After long struggle, ACGC is back in black
ATWATER -- After four years of having the scarlet letters S-O-D attached to their school, the Atwater-Cosmos-Grove City School District is now free from that negative financial title.
An audit completed this month has determined ACGC is no longer in statutory operating debt, which is the Department of Education's term for having debt that exceeds state limits.
Connie Dallmann, ACGC business manager, made the announcement Monday during the school board meeting to a round of applause the board's members.
Not only is the district out of statutory operating debt, said Interim Superintendent Roger Rueckert, but the district is in the black "a little bit."
Dallmann estimates the district met the state financial benchmark with about $4,000 to spare. "Black is black," she said.
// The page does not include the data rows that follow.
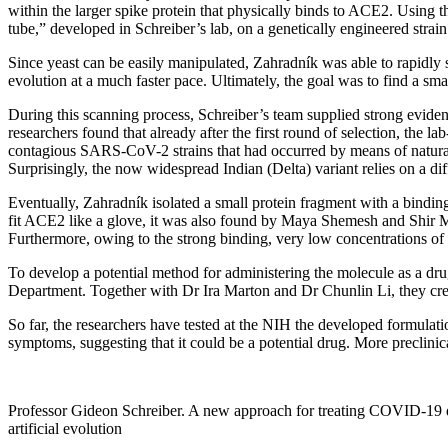
within the larger spike protein that physically binds to ACE2. Using 
tube,” developed in Schreiber’s lab, on a genetically engineered strain
Since yeast can be easily manipulated, Zahradník was able to rapidly sca
evolution at a much faster pace. Ultimately, the goal was to find a smal
During this scanning process, Schreiber’s team supplied strong evi
researchers found that already after the first round of selection, the
contagious SARS-CoV-2 strains that had occurred by means of natural 
Surprisingly, the now widespread Indian (Delta) variant relies on a di
Eventually, Zahradník isolated a small protein fragment with a binding
fit ACE2 like a glove, it was also found by Maya Shemesh and Shir Ma
Furthermore, owing to the strong binding, very low concentrations of
To develop a potential method for administering the molecule as a dr
Department. Together with Dr Ira Marton and Dr Chunlin Li, they crea
So far, the researchers have tested at the NIH the developed formulati
symptoms, suggesting that it could be a potential drug. More preclinica
Professor Gideon Schreiber. A new approach for treating COVID-19
artificial evolution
Earlier estimates had the district meeting the state standards this fall but remaining in the red.
The district is "not floating in money," said Dallmann, who reminded board members to "keep in mind what we've been through."
The process of getting out of statutory operating debt hasn't been easy.
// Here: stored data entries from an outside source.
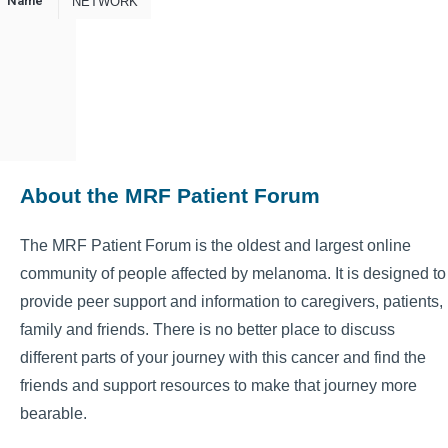
Name
NETWORK
About the MRF Patient Forum
The MRF Patient Forum is the oldest and largest online
community of people affected by melanoma. It is designed to
provide peer support and information to caregivers, patients,
family and friends. There is no better place to discuss
different parts of your journey with this cancer and find the
friends and support resources to make that journey more
bearable.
The School Board made deep cuts in staff, education and arts programs. Some entire programs, including the family and consumer sciences, were eliminated.
"It's been tough," said Chairwoman Judy Raske, who said the district had to "make some tough decisions" in the last four years.
While in statutory operating debt the district was allowed to spend state-required staff development money to balance its budget. As a result, the district is long overdue in updating its curriculum in math, science and reading and has not had provided teacher training.
The district lags behind other area districts in student test scores, especially in science. Math and readings scores are also lower.
Financial cuts to the custodial department had some unhealthy consequences, as well.
There have been a "lot of sacrifices" for the district to meet the financial goal, said Rueckert
New money from an operating levy that was approved this spring won't come to the district until the 2009-10 school year. That's giving the school board time to plan positive changes for the district, Raske said.
"It's wonderful. It gives us a chance to look to the future," Raske said. A "big burden" has been lifted, she said, and the school board can now "do what we're supposed to be doing" by focusing on improving student education instead of looking for more things to cut.
Committees are being established to review the curriculum and plan for updating materials. The committee will travel to the successful districts to find out what they're doing right that could be done at ACGC.
Another committee will examine options for staff development.
A school improvement committee, which will include public input, will look at other ways to improve education in the district.
The mood at the board meeting was definitely lighter and there is eagerness to start implementing programs to improve the district and the education the students receive.
"It's an adventure," Rueckert said. "We're just starting out."
A preliminary report on student enrollment was also encouraging. Although the total enrollment was down six students from last spring, there are 10 more students at ACGC North Elementary in Atwater this year.
In the meantime, the district will have just as many challenges this year as last year to keep a tight budget in place, said Raske, especially since the legislature isn't likely to come up with additional money for education.
Barring a "catastrophe," she's confident the district won't temporarily slip back into statutory operating debt this year but will keep the scarlet letters -- and the red numbers on the financial log -- at bay.